Beim Mittagessen nutze ich gleich die Gelegenheit, meinen Mann zu fragen, ob er mit mir in den Urlaub fährt. Nein, er will nicht. Dachte ich mir schon. Er ist nun mal nicht der Urlaubstyp. Aber ich will und ich bitte ihn, mir im Internet ein hübsches Örtchen an der Nordsee zu suchen. Punkt eins ist in Angriff genommen. Urlaub – schon bei dem Gedanken fühle ich mich um einige Jahre jünger. Neue Eindrücke sammeln, andere Wege gehen, Urlaubsbekanntschaften schließen und mal nicht alltägliche Dinge tun. Da wird das Alter dumm gucken.

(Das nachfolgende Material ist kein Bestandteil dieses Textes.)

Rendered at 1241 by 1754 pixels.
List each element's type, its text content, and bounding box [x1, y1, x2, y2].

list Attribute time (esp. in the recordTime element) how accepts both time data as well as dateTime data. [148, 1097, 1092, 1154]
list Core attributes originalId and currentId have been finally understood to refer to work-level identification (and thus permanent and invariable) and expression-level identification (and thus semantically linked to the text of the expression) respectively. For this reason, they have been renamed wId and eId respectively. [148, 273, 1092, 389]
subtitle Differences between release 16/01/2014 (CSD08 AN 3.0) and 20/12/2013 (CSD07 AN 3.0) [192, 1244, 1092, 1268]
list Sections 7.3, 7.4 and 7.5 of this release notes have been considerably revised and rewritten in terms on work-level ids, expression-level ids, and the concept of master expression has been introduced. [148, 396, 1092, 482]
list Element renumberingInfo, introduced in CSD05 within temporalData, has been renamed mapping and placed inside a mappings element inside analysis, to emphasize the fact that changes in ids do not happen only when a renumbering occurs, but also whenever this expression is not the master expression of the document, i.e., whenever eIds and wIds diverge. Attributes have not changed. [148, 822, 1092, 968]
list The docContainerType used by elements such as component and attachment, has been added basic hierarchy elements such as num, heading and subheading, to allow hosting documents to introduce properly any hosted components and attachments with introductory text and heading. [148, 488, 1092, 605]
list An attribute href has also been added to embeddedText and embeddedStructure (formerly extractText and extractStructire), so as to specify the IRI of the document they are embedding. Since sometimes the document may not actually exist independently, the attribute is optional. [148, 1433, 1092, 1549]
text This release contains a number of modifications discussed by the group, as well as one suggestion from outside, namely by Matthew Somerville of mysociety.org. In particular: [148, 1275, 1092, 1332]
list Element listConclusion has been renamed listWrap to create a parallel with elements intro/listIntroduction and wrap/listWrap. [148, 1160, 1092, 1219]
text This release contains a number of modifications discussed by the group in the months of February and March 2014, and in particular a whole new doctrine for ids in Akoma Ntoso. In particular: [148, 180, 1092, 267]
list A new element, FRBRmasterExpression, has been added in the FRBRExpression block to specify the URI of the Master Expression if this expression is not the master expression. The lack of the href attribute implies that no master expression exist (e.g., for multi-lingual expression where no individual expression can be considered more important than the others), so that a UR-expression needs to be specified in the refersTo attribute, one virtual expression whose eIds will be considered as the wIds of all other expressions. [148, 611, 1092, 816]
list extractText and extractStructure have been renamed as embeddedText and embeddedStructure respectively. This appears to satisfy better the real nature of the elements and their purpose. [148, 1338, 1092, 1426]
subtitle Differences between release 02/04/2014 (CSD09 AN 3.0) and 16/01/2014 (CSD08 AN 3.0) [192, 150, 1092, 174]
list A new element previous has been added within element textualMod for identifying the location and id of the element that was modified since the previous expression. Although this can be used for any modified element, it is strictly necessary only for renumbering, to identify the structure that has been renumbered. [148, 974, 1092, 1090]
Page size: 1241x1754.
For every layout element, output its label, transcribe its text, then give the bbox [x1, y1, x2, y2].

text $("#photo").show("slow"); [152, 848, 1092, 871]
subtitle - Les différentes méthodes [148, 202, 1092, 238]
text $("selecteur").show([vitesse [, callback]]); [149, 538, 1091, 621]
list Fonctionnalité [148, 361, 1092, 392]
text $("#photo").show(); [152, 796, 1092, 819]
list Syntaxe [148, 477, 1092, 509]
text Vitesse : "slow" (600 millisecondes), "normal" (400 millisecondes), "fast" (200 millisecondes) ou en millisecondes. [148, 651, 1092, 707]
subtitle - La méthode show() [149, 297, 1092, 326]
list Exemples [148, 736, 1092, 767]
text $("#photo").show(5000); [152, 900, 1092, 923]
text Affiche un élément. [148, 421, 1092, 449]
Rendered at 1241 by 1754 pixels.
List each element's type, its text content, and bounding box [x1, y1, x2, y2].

Ich fühle mich gerade ruhig und entspannt. Ein guter Moment, um über ein Hobby nachzudenken. Womit würde ich mich gerne mal in meiner Freizeit beschäftigen? Was würde mich in positive Stimmung versetzen und was würde mich fordern, damit mein Gehirn auch mal eine Abwechslung bekommt? Malen, ja, Malen wäre schön. Romantische Landschaften oder das Meer mit seinen Wellen und Schaumkronen. Darüber den Himmel mit weißen Wolken, unter denen die Möwen fliegen. Bäume sind auch gut, saftige alte Bäume mit knorrigen Stämmen. Bäume machen sich immer gut, sie sind wie ein Zeichen des langen Lebens. Ich beschließe, von all dem so richtig angespornt, in der kommenden Woche Farben, Pinsel und Leinwände zu kaufen. Und wenn dann die Malutensilien bei mir zu Hause sind, kann ich dem Alter schon mal damit drohen. Gegen Farben wird es ja wohl nicht auch noch immun sein. Ich probiere es auf jeden Fall aus. Ich freue mich auf die Pinselschwingerei.
Mein Mann googelt unterdessen eifrig. Gerade ruft er mich wieder, und ich eile zu ihm. Er zeigt mir kleine Ortschaften in Ostfriesland, die auch allesamt sehr schön sind. Doch das, was ich mir so vorgestellt habe, ist leider nicht dabei. Ich lasse ihn weitergoogeln und ziehe mich zurück. Den Rest des Tages will ich verbummeln.